TASK ITEM
Check the material that follows for the word "begins" and say how many lines contain it, with no other words.

RECORDS FOR THE EXERCISE
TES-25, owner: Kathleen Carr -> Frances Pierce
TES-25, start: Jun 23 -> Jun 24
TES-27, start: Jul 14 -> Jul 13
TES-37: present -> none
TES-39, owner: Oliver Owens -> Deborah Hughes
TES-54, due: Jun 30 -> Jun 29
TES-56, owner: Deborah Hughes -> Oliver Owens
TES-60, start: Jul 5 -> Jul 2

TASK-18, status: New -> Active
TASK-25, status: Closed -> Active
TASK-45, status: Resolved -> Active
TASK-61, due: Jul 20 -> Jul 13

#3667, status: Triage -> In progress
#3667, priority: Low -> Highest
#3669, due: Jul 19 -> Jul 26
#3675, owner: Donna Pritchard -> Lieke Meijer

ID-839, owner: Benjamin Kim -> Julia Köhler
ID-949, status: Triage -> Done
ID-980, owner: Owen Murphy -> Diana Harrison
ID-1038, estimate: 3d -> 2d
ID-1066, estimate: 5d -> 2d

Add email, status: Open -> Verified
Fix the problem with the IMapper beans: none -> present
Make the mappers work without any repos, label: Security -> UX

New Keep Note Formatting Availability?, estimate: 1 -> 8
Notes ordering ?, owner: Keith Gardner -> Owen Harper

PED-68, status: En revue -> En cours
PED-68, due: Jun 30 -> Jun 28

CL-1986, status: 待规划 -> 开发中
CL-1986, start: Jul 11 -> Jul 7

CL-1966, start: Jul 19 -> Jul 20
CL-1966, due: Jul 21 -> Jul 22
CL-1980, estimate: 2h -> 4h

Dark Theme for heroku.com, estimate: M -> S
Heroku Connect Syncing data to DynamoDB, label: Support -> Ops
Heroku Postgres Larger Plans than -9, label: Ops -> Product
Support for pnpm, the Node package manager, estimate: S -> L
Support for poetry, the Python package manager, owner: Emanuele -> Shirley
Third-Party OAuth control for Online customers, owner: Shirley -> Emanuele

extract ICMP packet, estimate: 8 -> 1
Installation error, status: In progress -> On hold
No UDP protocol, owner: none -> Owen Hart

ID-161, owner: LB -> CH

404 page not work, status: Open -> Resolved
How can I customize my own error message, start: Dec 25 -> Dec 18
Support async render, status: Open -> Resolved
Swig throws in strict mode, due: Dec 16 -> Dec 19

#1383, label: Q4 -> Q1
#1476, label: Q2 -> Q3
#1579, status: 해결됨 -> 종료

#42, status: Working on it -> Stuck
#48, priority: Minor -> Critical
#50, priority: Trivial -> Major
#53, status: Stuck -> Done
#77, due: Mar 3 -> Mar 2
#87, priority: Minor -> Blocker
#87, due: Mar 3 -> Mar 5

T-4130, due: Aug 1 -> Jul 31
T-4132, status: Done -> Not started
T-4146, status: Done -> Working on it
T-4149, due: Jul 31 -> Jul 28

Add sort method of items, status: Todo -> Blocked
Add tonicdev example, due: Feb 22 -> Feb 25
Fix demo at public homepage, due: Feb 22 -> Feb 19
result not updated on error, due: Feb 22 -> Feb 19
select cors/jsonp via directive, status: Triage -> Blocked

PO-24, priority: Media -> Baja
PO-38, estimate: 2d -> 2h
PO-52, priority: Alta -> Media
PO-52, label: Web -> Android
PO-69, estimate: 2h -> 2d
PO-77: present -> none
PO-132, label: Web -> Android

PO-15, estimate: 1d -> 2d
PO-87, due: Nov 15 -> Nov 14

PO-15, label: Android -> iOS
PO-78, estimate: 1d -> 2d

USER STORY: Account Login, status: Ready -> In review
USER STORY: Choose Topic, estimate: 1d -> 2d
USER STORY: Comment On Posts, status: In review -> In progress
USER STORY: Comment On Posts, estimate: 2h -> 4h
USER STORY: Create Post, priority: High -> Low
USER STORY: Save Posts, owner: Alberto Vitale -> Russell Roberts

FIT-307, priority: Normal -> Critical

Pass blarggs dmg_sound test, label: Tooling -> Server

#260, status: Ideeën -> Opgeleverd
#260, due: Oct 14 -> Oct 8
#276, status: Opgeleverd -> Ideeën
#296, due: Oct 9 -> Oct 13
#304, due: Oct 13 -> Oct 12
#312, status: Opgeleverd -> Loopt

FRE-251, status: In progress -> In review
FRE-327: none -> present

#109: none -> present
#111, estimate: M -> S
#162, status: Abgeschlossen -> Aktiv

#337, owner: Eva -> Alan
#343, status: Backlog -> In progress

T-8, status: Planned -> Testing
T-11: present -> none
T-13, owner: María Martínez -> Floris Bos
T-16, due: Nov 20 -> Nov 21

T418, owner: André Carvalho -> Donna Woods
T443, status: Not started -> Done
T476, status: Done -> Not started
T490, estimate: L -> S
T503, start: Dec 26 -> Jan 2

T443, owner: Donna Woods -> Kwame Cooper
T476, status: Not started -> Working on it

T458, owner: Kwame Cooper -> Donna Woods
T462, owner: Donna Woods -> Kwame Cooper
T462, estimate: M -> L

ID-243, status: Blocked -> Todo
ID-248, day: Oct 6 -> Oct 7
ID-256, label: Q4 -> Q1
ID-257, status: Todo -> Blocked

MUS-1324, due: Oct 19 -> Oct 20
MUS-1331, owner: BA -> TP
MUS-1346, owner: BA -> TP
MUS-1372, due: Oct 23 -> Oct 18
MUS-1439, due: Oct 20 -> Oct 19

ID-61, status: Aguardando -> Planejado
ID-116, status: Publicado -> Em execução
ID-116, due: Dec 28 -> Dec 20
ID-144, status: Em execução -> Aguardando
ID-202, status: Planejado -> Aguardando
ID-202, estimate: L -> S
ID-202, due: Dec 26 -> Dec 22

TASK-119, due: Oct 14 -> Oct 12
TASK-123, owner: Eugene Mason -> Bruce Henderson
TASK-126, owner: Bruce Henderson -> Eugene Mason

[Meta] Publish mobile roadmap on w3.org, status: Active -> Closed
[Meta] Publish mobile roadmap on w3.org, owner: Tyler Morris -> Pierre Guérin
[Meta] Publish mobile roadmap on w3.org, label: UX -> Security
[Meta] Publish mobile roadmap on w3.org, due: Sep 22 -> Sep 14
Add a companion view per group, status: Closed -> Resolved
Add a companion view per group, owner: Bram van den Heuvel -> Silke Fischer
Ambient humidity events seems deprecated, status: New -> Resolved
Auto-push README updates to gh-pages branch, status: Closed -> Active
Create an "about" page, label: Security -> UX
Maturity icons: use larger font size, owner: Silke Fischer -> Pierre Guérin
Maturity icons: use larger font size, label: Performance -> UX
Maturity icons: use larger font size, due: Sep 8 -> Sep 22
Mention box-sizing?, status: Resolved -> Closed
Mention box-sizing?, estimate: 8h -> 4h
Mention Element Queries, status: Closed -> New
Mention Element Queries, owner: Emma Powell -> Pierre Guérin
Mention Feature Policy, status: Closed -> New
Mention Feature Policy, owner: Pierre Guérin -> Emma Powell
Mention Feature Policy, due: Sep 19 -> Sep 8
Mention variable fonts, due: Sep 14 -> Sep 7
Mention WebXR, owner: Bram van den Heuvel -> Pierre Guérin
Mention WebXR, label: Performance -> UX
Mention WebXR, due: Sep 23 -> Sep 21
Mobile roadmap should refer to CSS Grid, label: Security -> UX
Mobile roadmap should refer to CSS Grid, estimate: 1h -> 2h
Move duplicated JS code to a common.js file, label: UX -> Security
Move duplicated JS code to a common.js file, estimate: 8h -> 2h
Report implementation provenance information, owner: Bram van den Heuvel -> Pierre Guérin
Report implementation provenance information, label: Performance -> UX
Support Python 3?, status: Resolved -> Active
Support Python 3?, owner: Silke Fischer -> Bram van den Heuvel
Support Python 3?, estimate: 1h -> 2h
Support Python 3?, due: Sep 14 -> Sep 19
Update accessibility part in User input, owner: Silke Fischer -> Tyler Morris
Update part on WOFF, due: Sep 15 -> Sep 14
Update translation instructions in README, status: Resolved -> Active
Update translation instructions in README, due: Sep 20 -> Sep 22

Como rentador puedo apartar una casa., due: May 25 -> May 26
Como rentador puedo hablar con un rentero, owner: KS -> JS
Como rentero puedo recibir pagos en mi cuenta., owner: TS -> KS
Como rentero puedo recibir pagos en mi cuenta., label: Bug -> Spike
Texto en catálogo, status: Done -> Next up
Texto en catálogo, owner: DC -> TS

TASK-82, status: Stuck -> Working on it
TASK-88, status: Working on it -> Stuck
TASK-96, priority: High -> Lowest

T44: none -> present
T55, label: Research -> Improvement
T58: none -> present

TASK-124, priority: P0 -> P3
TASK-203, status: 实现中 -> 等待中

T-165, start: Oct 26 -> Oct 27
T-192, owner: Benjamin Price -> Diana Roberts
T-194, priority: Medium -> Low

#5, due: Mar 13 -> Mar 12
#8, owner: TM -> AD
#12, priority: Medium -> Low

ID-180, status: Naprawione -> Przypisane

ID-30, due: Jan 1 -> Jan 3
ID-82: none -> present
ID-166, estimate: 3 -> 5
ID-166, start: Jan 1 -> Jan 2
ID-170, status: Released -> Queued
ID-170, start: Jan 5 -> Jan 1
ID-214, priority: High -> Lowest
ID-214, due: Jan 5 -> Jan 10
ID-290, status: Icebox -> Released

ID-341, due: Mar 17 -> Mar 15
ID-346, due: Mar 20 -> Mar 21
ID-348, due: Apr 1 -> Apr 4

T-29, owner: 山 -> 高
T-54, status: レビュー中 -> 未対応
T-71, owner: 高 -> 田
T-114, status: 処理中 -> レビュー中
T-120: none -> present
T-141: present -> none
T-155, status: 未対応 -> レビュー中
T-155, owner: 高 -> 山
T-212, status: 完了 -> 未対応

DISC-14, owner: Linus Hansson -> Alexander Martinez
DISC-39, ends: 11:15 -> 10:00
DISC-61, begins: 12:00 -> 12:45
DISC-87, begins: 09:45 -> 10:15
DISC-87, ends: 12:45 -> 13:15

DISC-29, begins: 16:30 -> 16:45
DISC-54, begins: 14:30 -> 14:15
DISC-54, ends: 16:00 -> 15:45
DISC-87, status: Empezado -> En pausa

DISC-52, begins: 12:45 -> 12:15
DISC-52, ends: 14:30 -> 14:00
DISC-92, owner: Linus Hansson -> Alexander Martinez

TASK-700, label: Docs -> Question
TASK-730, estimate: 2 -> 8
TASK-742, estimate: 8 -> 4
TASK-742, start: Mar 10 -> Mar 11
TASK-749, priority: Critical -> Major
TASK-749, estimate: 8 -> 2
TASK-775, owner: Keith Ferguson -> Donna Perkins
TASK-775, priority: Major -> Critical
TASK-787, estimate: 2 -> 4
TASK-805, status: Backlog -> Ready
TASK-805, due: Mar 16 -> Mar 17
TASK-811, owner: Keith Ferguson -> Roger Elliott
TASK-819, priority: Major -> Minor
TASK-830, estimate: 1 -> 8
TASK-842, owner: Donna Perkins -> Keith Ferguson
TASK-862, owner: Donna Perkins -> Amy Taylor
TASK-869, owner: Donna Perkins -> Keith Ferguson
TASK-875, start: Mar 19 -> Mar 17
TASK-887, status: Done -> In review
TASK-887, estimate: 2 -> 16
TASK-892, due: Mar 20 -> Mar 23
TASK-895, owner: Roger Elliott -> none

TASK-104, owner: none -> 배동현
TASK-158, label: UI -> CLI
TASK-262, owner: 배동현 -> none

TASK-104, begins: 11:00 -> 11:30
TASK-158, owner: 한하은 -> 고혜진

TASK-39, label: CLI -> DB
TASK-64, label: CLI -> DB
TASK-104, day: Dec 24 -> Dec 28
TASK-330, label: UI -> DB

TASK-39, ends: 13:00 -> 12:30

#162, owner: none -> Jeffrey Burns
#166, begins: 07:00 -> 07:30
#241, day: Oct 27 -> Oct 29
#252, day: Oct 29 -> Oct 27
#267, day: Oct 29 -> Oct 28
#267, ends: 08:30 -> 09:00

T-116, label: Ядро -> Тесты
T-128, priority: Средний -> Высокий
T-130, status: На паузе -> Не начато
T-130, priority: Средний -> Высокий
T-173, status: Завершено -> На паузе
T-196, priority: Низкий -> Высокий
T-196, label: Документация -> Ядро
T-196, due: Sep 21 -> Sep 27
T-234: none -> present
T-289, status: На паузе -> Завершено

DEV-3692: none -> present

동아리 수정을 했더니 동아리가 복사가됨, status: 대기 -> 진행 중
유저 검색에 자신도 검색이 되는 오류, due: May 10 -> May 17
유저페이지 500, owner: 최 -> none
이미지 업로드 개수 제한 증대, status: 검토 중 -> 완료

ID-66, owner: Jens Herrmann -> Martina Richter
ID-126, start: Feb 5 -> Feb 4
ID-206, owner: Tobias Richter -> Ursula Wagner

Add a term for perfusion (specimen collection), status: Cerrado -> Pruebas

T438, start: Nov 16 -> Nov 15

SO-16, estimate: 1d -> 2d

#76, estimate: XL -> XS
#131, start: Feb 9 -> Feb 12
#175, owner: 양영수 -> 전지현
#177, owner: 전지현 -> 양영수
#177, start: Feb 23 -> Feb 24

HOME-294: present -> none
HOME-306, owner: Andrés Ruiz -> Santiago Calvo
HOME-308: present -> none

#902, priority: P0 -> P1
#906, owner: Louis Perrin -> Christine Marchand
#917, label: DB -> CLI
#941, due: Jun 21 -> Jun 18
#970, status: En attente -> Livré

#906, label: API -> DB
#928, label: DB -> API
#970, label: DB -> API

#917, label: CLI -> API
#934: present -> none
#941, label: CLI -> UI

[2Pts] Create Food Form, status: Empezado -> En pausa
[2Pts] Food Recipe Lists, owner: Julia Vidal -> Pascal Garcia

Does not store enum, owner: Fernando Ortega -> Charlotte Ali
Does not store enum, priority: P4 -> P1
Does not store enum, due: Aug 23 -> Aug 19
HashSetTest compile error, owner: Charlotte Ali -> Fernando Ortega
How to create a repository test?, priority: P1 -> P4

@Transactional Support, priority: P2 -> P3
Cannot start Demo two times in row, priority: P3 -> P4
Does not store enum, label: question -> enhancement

RESULT FOR THIS TASK
7